Followers of this blog might not know but I actually read books beyond silly elfgame rules and the occasional comic book. However, for the longest time I actually haven’t had the chance to sit down and actually read a book. Well, about a month ago I was contacted by some people who wanted me to take part in a book tour. I read a book and write about it on my blog. Sounded like a pretty fair deal.
Then I accidentally read the entire book in the space of one night. It was that good.
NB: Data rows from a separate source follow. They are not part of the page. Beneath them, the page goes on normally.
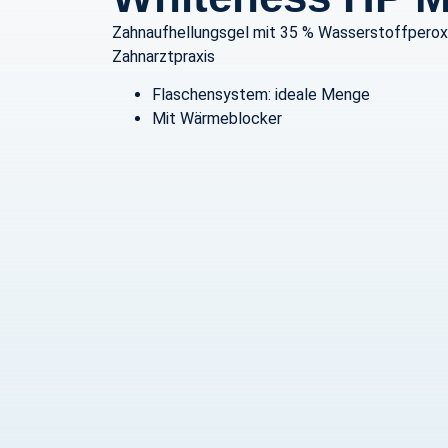
Zahnaufhellungsgel mit 35 % Wasserstoffperoxy
Zahnarztpraxis
Flaschensystem: ideale Menge
Mit Wärmeblocker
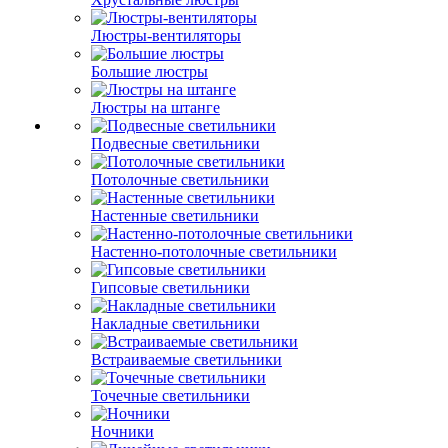
Люстры-вентиляторы
Большие люстры
Люстры на штанге
Подвесные светильники
Потолочные светильники
Настенные светильники
Настенно-потолочные светильники
Гипсовые светильники
Накладные светильники
Встраиваемые светильники
Точечные светильники
Ночники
The Utterly Uninteresting and Unadventurous Tales of Fred, the Vampire Accountant by Drew Hayes is an unusual suspect: like its title reveals, it’s about a vampire, called Fred, who also happens to be a vampire. There is a pretty huge body of work about vampires, most of which portrays vampires as sexy dangerous predators. Well, Fred is neither sexy nor dangerous. As vampires go, he’s pretty much a kitten.
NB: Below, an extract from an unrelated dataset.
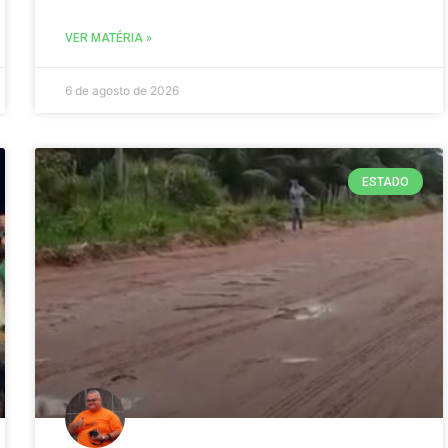
VER MATÉRIA »
6 de agosto de 2026
ESTADO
Fred is one of the most human vampire characters I’ve ever encountered in genre literature: even though he’s got super speed and super senses now, he’s still an insecure geek. The only changes to his lifestyle brough by his vampirism is the fact that he can now work through the night on accounting. And yet he somehow manages to be an amazing and likable character.
As I said, I finished this book in pretty much one sitting. It is a funny and clever little book that ribs perfectly on the excess of the modern vampire romance genre. Without going into too much detail about why I loved this book, here’s a few choice tidbits:
- One of the stories has Fred going to a vampire LARP, and being the least convincing vampire at the event.
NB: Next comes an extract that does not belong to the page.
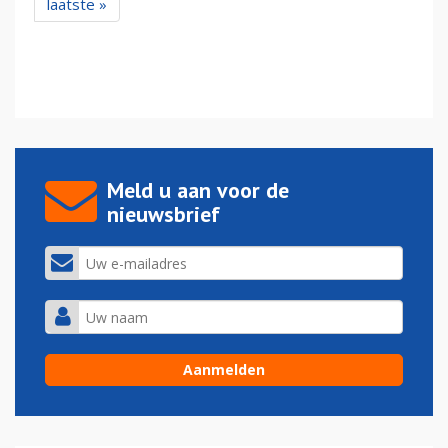
laatste »
Meld u aan voor de
nieuwsbrief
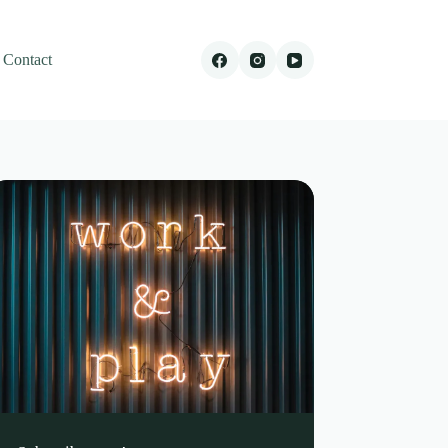
Contact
- There’s a werepony. Even though that might sound like a lolrandom gimmick character, it’s actually pretty endearing and well-written.
- In a slight subversion of the traditional “A wizard did it” narrative, one of the stories has the conflict arising from “A wizard did it because they were very very high.”
- The book gives the reader glimpses of a secret history of the world/dark underground, but doesn’t oversell it. What little world-building there is is very subtle and effective.